Dentro deste novo contexto, revelaram-se palavras até então um pouco estranhas aos profissionais que atuavam nos mesmos: qualidade da formação, avaliação, ensino-aprendizagem, técnicas de ensino, didática, material áudio-visual, planejamento de ensino, objetivos instrucionais, métodos e técnicas de ensino, acompanhamento, motivação, etc... Isto é, querendo ou não, conscientes ou não deste novo cenário, a realidade mudou, e muito...
Já não podemos aqui falar de amadorismo, de aprendizagem para ''tirar a carteira'', de macetes e ''decoreba'', de ausência de profissionalismo, de imediatismo, de treinar somente nos locais estratégicos, etc,etc...

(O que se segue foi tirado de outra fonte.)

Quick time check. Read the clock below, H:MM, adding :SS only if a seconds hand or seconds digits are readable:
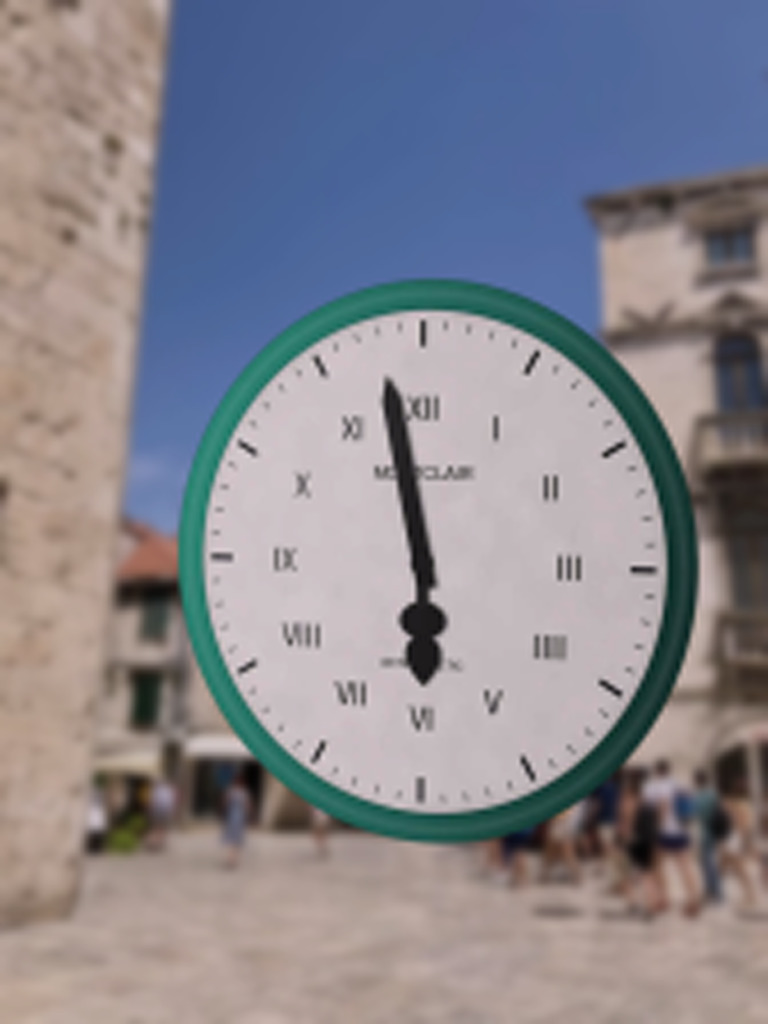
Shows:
5:58
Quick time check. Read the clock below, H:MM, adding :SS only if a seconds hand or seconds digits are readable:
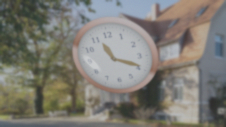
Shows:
11:19
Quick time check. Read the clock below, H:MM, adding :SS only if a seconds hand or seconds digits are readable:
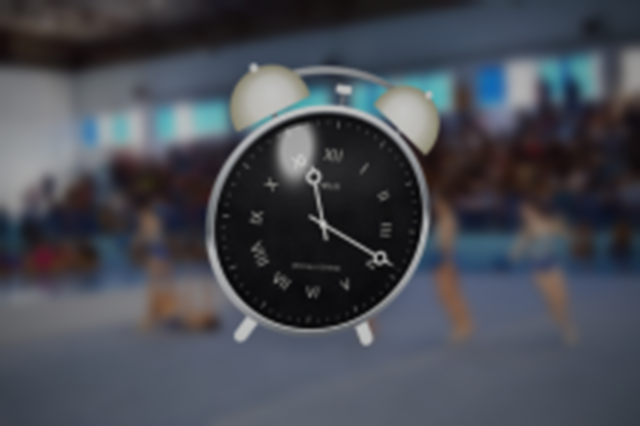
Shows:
11:19
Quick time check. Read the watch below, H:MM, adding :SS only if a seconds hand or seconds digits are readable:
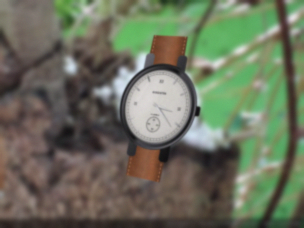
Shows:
3:22
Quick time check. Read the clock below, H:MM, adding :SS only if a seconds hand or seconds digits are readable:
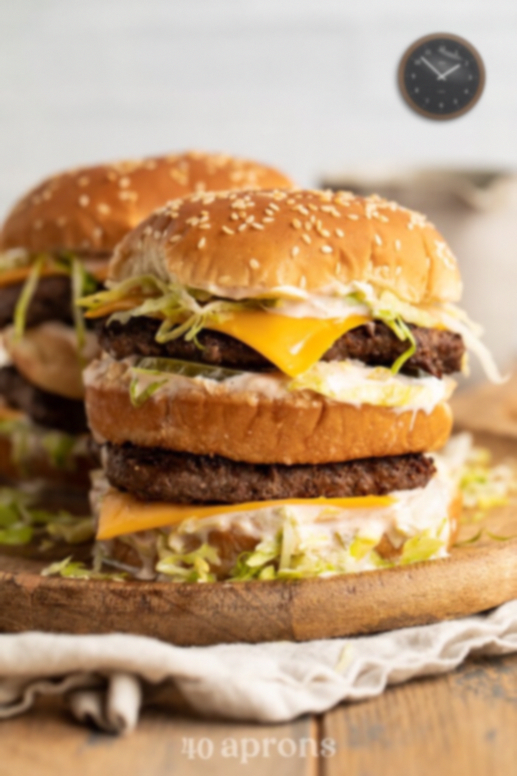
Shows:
1:52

A missão mudou: agora, a responsabilidade é maior. Na verdade ela sempre foi imensa, que é habilitar novos condutores, e isso não pode ser visto como algo simples, já que envolve a educação de clientelas diversas, com características muito particulares (adolescentes, idosos, adultos, homens, mulheres etc.) com vistas a uma mudança comportamental. Ensinar a dirigir é fácil, é só ensinar a ação sobre os comandos, algumas placas e leis e pronto. Ensinar a ser motorista e participar do trânsito é muito mais do que isso -é ensinar a conviver, a se comportar adequadamente num contexto que é extremamente dinâmico e perigoso. É conscientizar das responsabilidades e do risco da suas atitudes. Resumindo, um processo de promoção do desenvolvimento do ser humano.
E como os CFC's tem administrado a sua nova missão?

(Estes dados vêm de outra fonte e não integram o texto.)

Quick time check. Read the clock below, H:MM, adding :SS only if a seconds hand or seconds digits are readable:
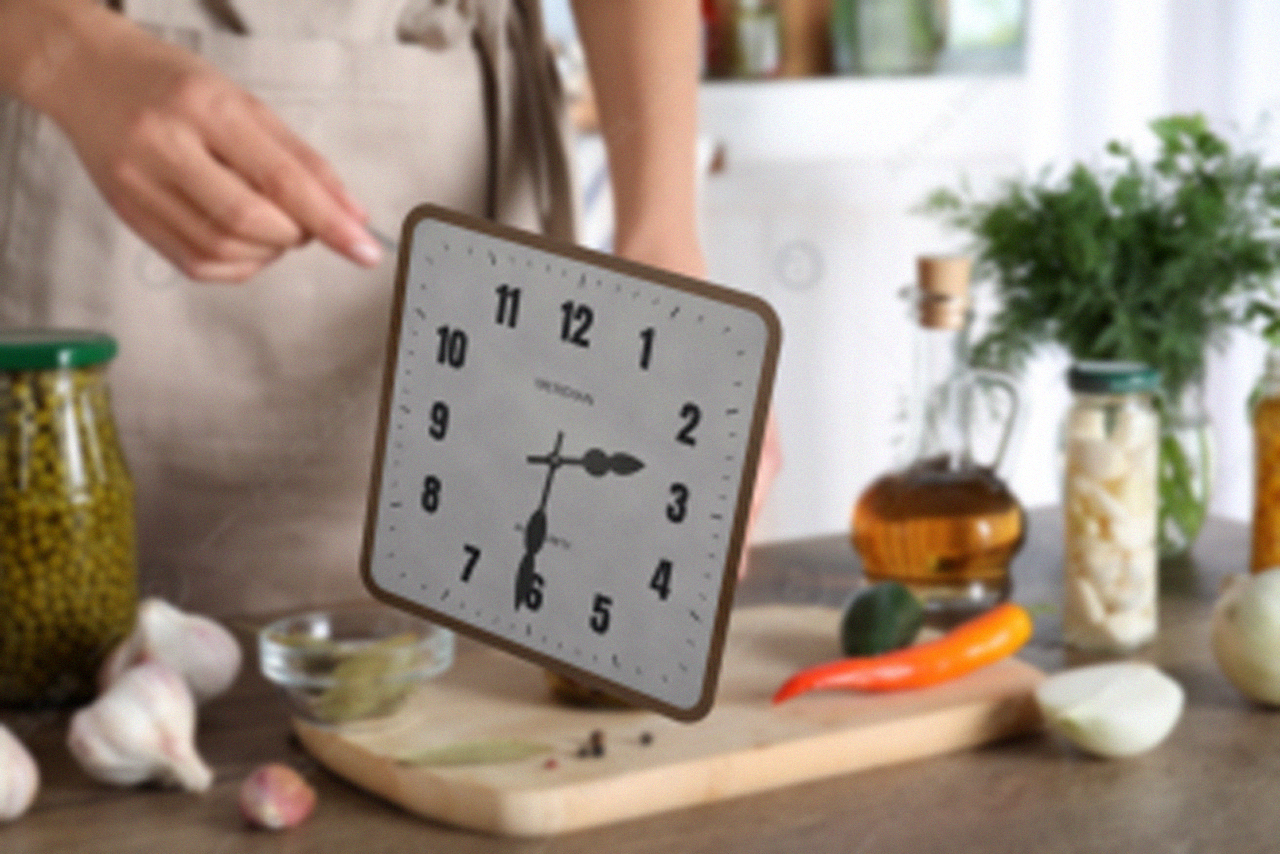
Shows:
2:31
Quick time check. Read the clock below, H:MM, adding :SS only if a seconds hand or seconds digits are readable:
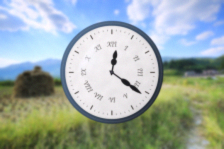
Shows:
12:21
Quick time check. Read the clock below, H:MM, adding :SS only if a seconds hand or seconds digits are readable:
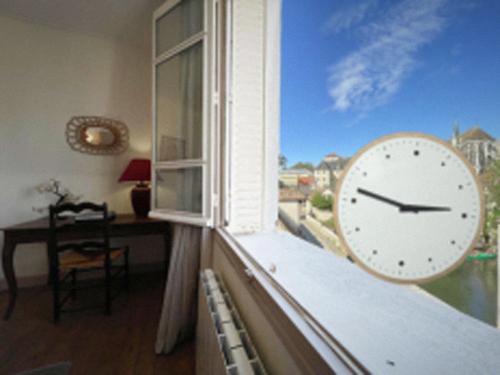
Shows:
2:47
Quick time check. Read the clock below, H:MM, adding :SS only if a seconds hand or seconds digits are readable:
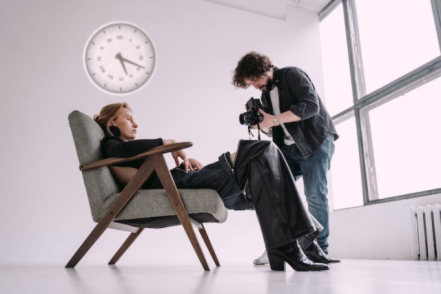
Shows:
5:19
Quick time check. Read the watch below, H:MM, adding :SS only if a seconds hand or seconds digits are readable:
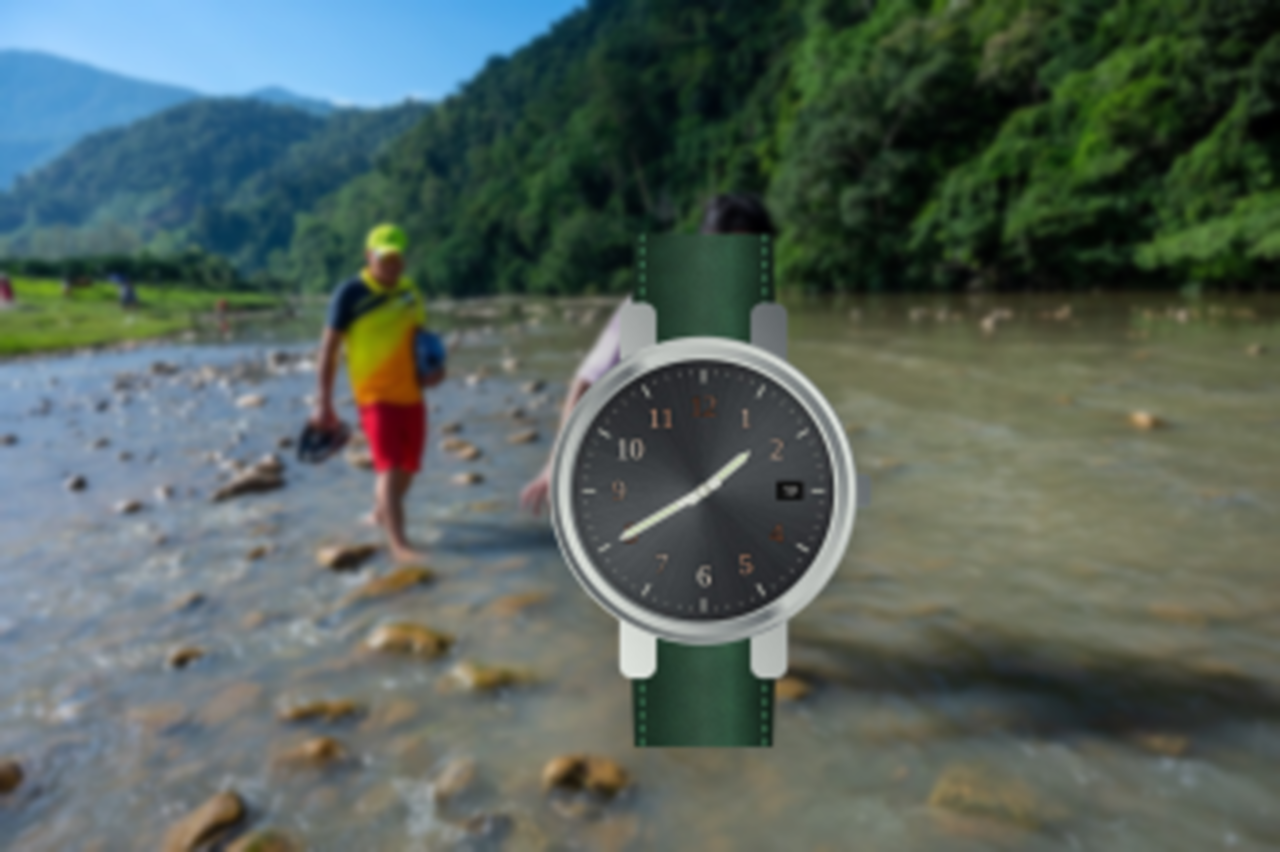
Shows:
1:40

Me parece que há uma crise de identidade instalada. Ainda não é possível verificar que estas preocupações estejam sendo transformadas em ação, por um lado devido ao contexto extremamente complicado onde estas empresas se inserem ( sistema de trânsito), por outro lado pelas dificuldades relativas à concorrência que não permite aos diretores e profissionais mais preocupados e conscientes alçar grandes vôos.
Porém, a sociedade já nos dá indícios de esperar, como clientes, a qualidade da formação oferecida pelos Centros de Formação. E o que fazer?

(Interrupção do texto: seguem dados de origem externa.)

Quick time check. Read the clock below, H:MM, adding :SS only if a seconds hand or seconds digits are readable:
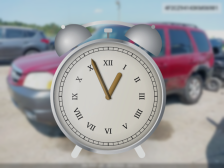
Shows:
12:56
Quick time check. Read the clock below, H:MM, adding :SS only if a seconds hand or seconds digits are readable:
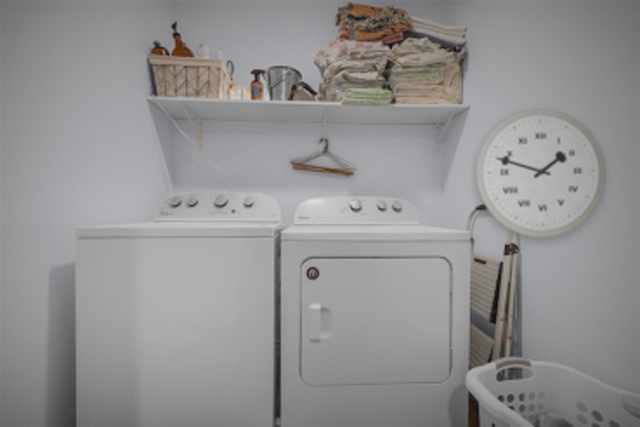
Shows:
1:48
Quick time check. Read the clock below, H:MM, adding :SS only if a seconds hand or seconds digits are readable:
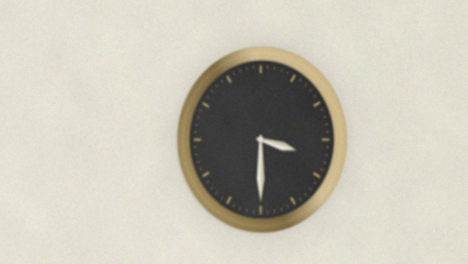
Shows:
3:30
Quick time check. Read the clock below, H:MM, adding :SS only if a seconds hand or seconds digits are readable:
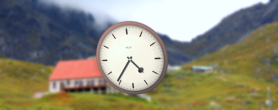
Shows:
4:36
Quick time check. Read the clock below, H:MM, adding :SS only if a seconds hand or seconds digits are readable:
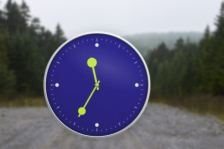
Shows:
11:35
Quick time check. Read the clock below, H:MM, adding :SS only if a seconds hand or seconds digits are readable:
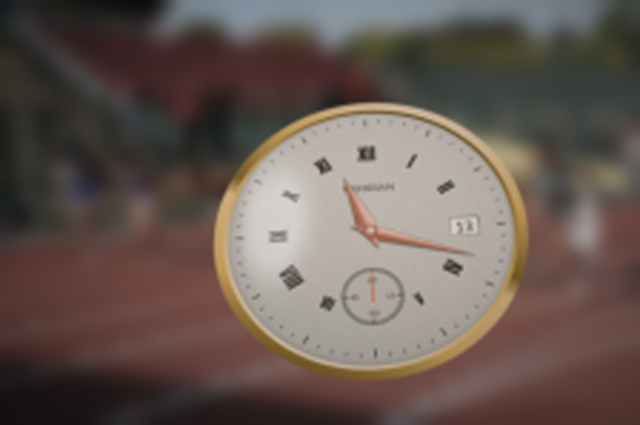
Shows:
11:18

É preciso que os CFC's estejam conscientes do seu papel social, da sua missão, buscando ao máximo se profissionalizar (diretores, instrutores, funcionários em geral, realmente envolvidos com a questão do trânsito).
Os instrutores teóricos devem se conscientizar que um processo de aprendizagem baseado somente na memorização de informações não leva a uma compreensão. A formação do aluno envolve muito mais do que a aplicação de conteúdos, e a tarefa do instrutor é muito maior do que convencer -é provocar no aluno um impacto, que o leve a pensar, a tomar consciência da realidade que o espera fora da sala, nas ruas.
O quanto seus alunos estão envolvidos na sua aula? Se mostram motivados ou apenas a suportam? Se ensinar de fato não é passar conhecimento, mas estimular o aluno à buscá-lo, como seus alunos se mostram? O que eles fazem depois de receber sua aula - descobrem novidades, agem, buscam? ''Grande parte do comportamento e das atitudes dos alunos é provocada pelo comportamento, pelos métodos e pelas atitudes do professor'' ( Piletti, 1995)
O papel do professor (instrutor) é extremamente importante pois ele tem grandes possibilidades de promover o desenvolvimento de outros seres humanos. Para isso necessita de um bom domínio do conteúdo, de sólidos conhecimentos de didática, da consciência de seu papel profissional, da certeza de sua escolha, de gostar do que faz e de um arsenal de técnicas e métodos que facilitem a aprendizagem de seus alunos.